ABOUT THIS EXERCISE
Could you repeat every line below exactly, skipping the images?

##############################

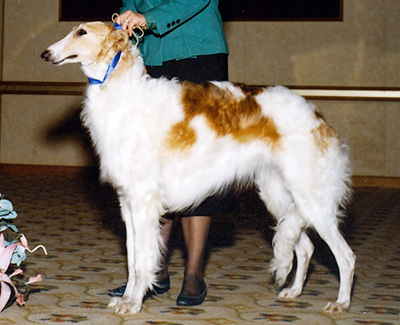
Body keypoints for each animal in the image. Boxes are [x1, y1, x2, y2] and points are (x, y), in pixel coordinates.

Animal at [41, 22, 356, 314]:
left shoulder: (144, 201)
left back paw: (341, 303)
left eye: (81, 32)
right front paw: (127, 298)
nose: (45, 54)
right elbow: (132, 258)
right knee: (306, 248)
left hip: (311, 199)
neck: (124, 92)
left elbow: (142, 261)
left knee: (346, 256)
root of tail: (318, 117)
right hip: (279, 196)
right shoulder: (127, 202)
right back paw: (294, 291)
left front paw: (133, 303)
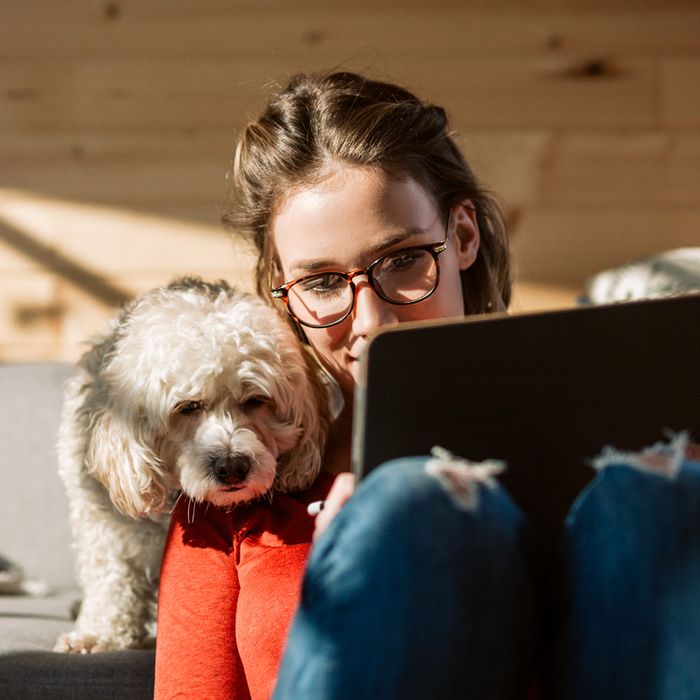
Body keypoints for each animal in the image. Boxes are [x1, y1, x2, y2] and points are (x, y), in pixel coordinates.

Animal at [54, 276, 328, 652]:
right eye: (188, 406)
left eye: (256, 400)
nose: (232, 466)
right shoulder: (103, 523)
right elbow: (111, 576)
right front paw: (100, 633)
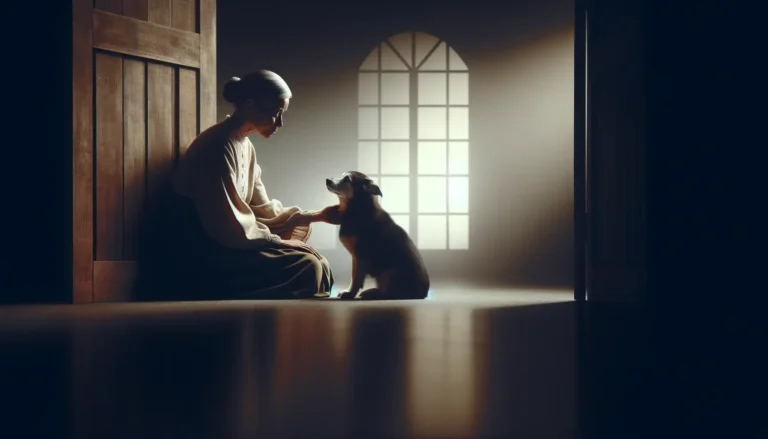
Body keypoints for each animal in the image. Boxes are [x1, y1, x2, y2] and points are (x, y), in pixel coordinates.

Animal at [326, 170, 432, 300]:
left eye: (347, 179)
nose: (327, 180)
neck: (359, 210)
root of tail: (423, 293)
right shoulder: (356, 257)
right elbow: (354, 276)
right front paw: (349, 291)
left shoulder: (361, 256)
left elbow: (356, 277)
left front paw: (350, 293)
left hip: (389, 272)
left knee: (390, 293)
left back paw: (371, 293)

##############################

EXERCISE OUTPUT
Body keypoints for each animal in the image. Boxes are [x1, y1, x2, y2] and points are (x, y), in pixel coordinates.

Animal at [41, 22, 356, 314]:
left shoulder: (144, 201)
left back paw: (341, 303)
left eye: (81, 32)
right front paw: (127, 298)
nose: (45, 54)
right elbow: (132, 258)
right knee: (306, 248)
left hip: (311, 199)
neck: (124, 92)
left elbow: (142, 261)
left knee: (346, 256)
root of tail: (318, 117)
right hip: (279, 196)
right shoulder: (127, 202)
right back paw: (294, 291)
left front paw: (133, 303)
Body keypoints for each animal in the image. Boxes are [x1, y1, x2, y2] and points are (x, y), in pixel coordinates.

Animal at [54, 276, 328, 652]:
right eye: (188, 406)
left eye: (256, 400)
nose: (232, 466)
right shoulder: (103, 523)
right elbow: (111, 576)
right front paw: (100, 633)
Body keypoints for each animal in the image. Boxes are [x1, y1, x2, y2] and points are (x, y), in pixel coordinates.

Animal at [326, 170, 432, 300]:
left eye: (347, 179)
nose: (327, 180)
neck: (359, 210)
root of tail: (423, 293)
right shoulder: (356, 257)
right elbow: (354, 276)
right front paw: (349, 291)
left shoulder: (361, 256)
left elbow: (356, 277)
left front paw: (350, 293)
left hip: (389, 272)
left knee: (390, 293)
left back paw: (371, 293)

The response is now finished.